Zu dieser Gesetzesbestimmung hat der Verfassungsgerichtshof in seinem Erkenntnis vom , VfSlg. 16.199, ausgeführt, es genüge für die Begründung einer Flächenwidmungsplanänderung durch den Gemeinderat allerdings, dass den Planungsunterlagen die erforderliche Grundlagenforschung und Interessenabwägung zu entnehmen sei. Eine formell vom Gemeinderat zusätzlich zur Planänderung beschlossene Begründung und Interessenabwägung sei daher nicht erforderlich, wenn diese nur den Planungsunterlagen mit hinreichender Deutlichkeit zu entnehmen sei.
Gerade in jenem Erkenntnis schloss der Verfassungsgerichtshof aus dem Umstand, dass an Stelle der ursprünglich vorgesehenen Umwidmung von 1.300 m2 (von Grünland in Dorfgebiet) auf Grund der Bedenken verschiedener öffentlicher Stellen lediglich eine Fläche von 948 m2 umgewidmet wurde, dass im Rahmen der "erforderlichen Grundlagenforschung" berechtigten Einwänden gegen die Größe des vom Grünland in Dorfgebiet umzuwidmenden Grundstückes Rechnung getragen wurde.
Die Beschwerdeführerin hat hier von Anfang an ihr dem § 2 Abs. 1 Z. 4 Oö. ROG zuzuordnendes Planungsziel artikuliert, gemäß § 36 Abs. 4 Oö. ROG mehrere Stellungnahmen eingeholt und aufgrund von Einwänden eine Reduktion der umzuwidmenden Flächen um die Hälfte beschlossen; mit der zunächst abschließenden Stellungnahme des Ortsplaners wurde den im oben genannten Erkenntnis des Verfassungsgerichtshofes formulierten Anforderungen an eine Grundlagenforschung ausreichend entsprochen.
In der Stellungnahme des Gemeinderates zu den Versagungsgründen ist eine ausführliche Interessenabwägung enthalten; hervorzuheben sei daraus, dass der Wiesenkomplex durch zahlreiche nicht wasserführende Gräben gekennzeichnet und intensiv landwirtschaftlich bewirtschaftet sei und dass sich in der Gemeinde St.

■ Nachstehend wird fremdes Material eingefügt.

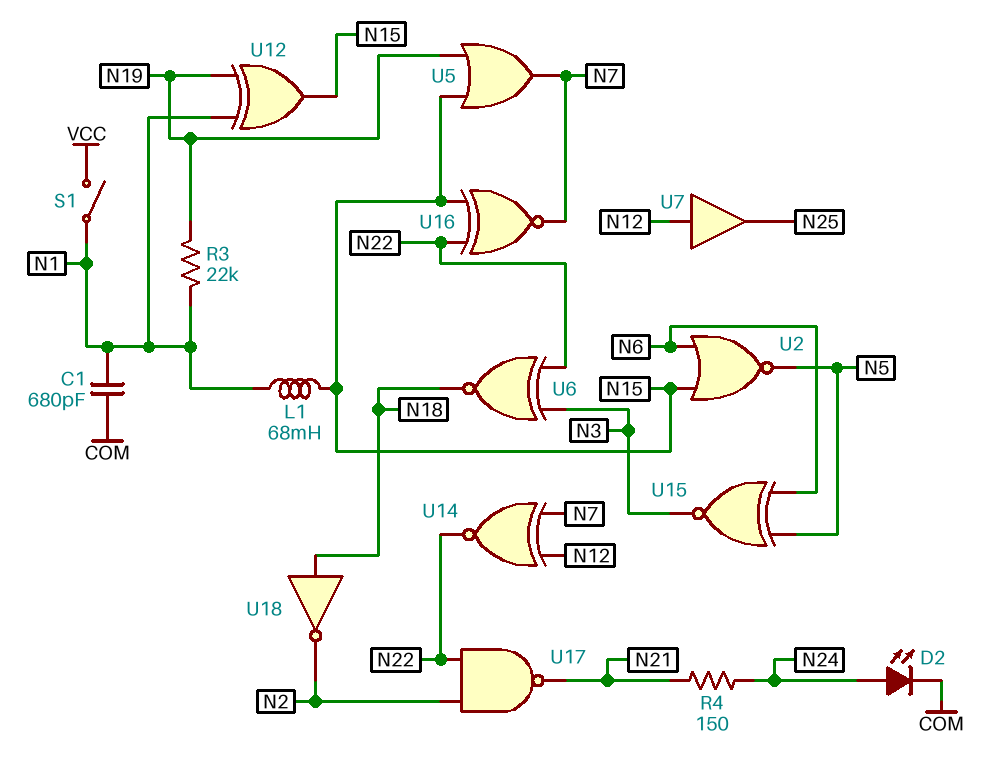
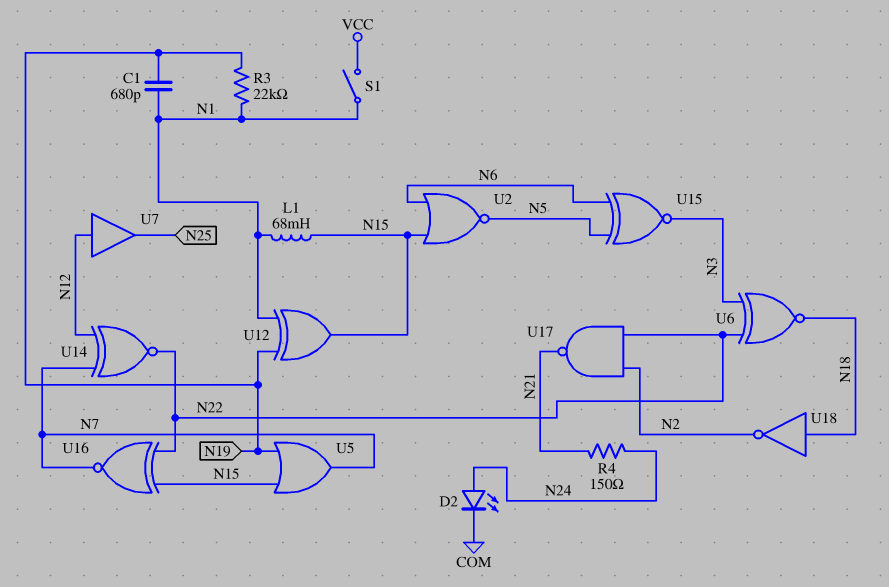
C1: 680pF (COM, N1) -> 680pF (N1, N19)

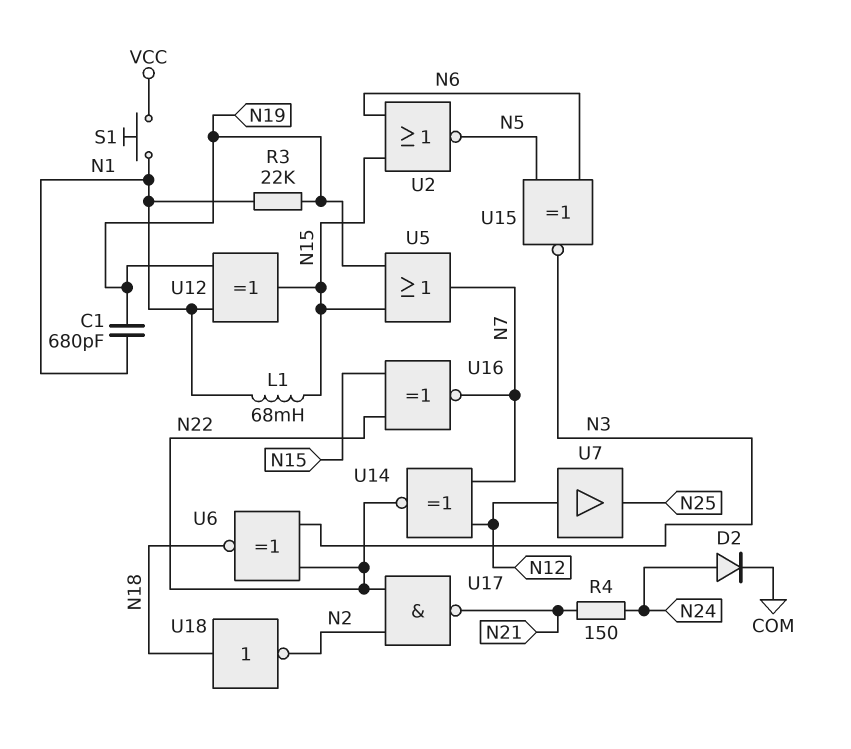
D2: LED (A N24, K COM) -> diode (A N24, K COM)
S1: switch (N1, VCC) -> button (N1, VCC)

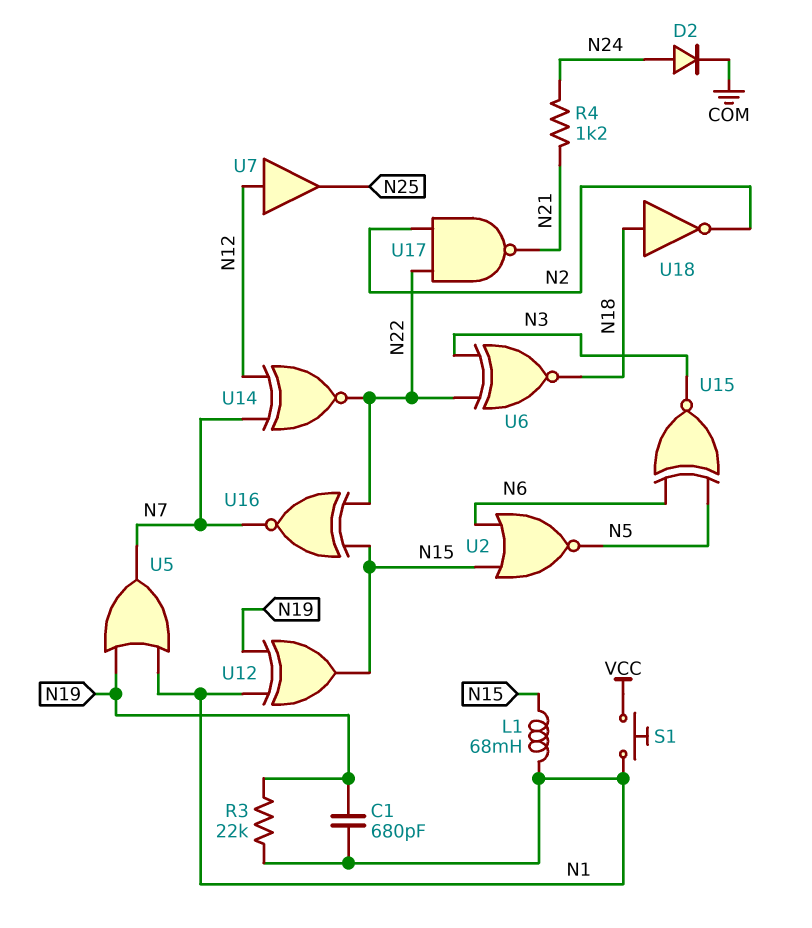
R4: 150 (N21, N24) -> 1.2k (N21, N24)
U5: OR (in N15, in N19, out N7) -> OR (in N1, in N19, out N7)

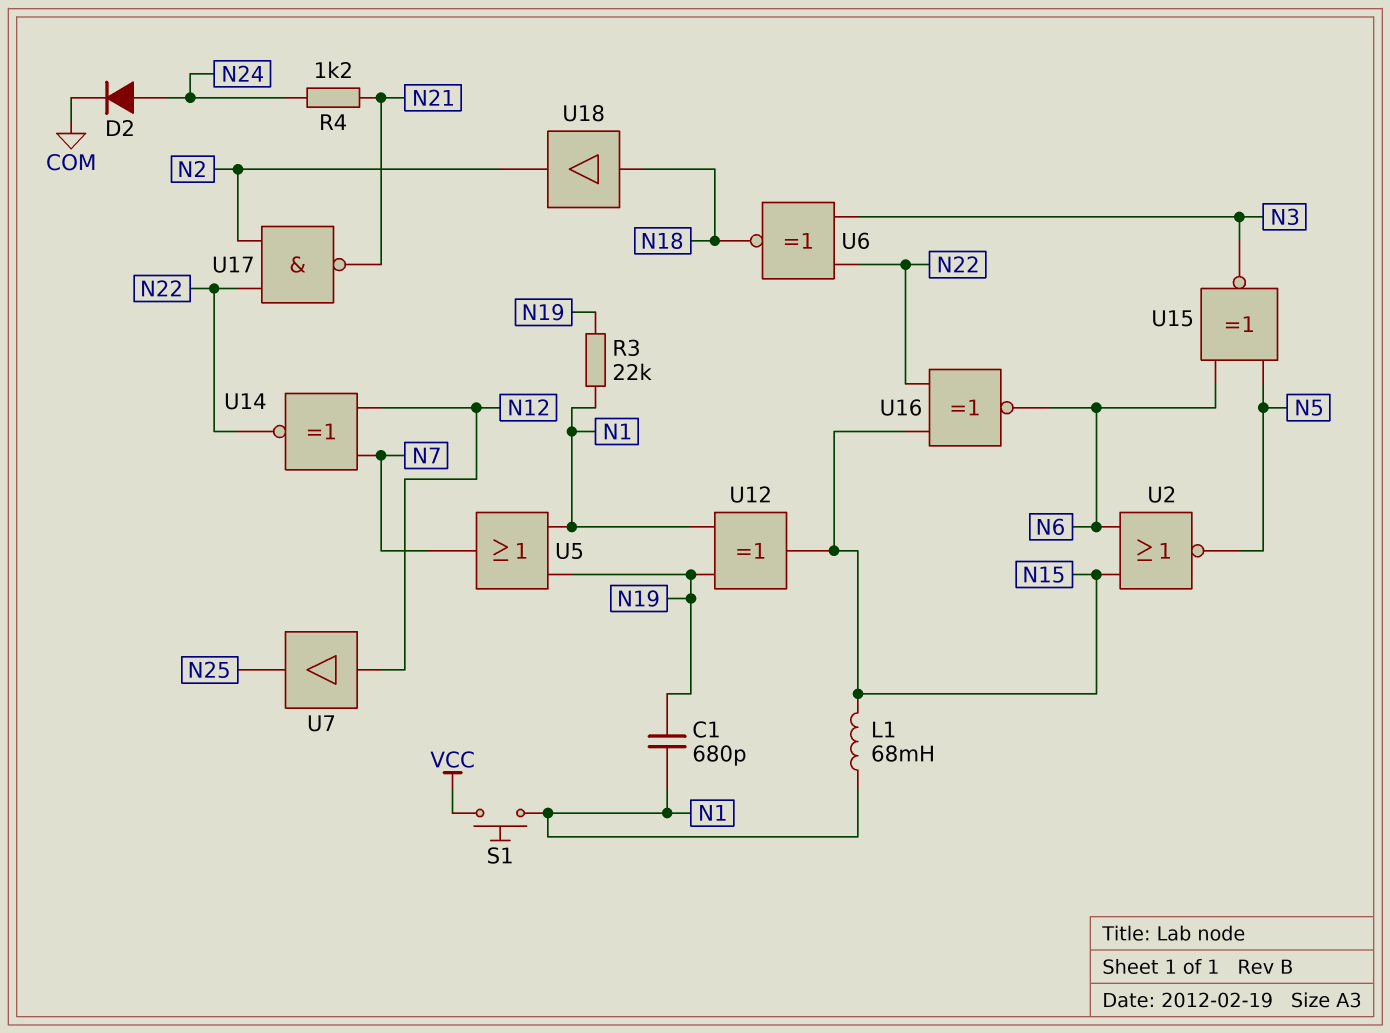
U16: XNOR (in N15, in N22, out N7) -> XNOR (in N15, in N22, out N6)
U18: NOT (in N18, out N2) -> buffer (in N18, out N2)

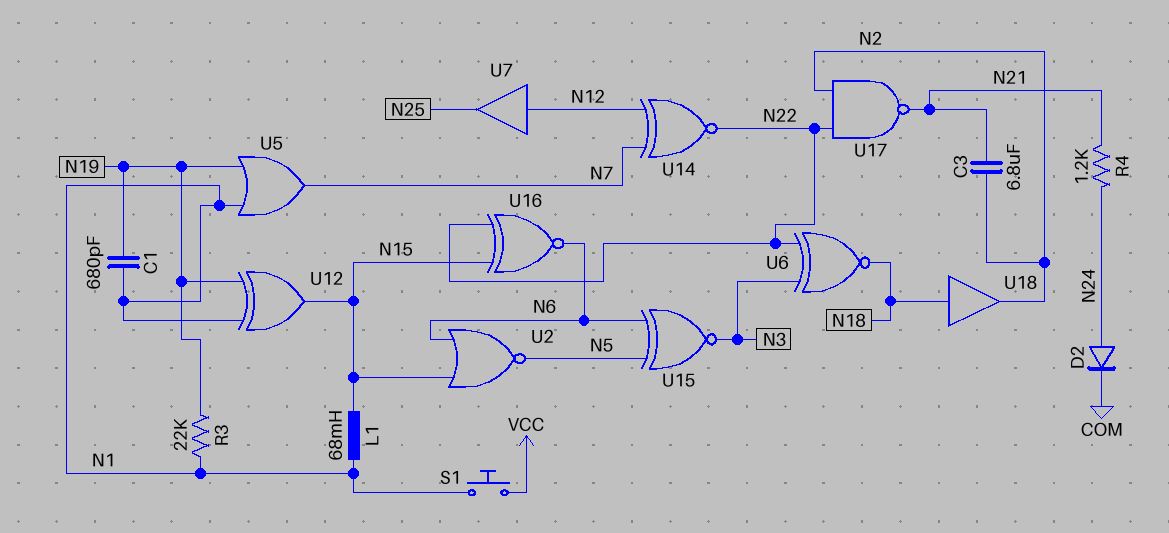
C3: none -> 6.8uF (N2, N21)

Lorenz überdurchschnittlich viele solcher Wiesen befänden.
Sache der belangten Behörde wäre es gewesen, konkret die Widersprüche zu den Raumordnungszielen und andere Gesetzesverstöße aufzuzeigen. Allein mit der Aneinanderreihung naturschutzrechtlicher Anforderungen kann ein auf § 36 Oö. ROG gestützter Versagungsbescheid, der doch immerhin massiv in die Gemeindeautonomie eingreift, nicht gestützt werden.
Da die belangte Behörde dies verkannte, belastete sie ihren Bescheid mit Rechtswidrigkeit infolge Verletzung von Verfahrensvorschriften, sodass er gemäß § 42 Abs. 2 Z. 3 lit. c VwGG aufzuheben war.
Der Ausspruch über den Kostenersatz gründet sich im Rahmen des Begehrens der Beschwerdeführerin auf die §§ 47 ff VwGG in Verbindung mit der Verordnung BGBl. II Nr. 333/2003.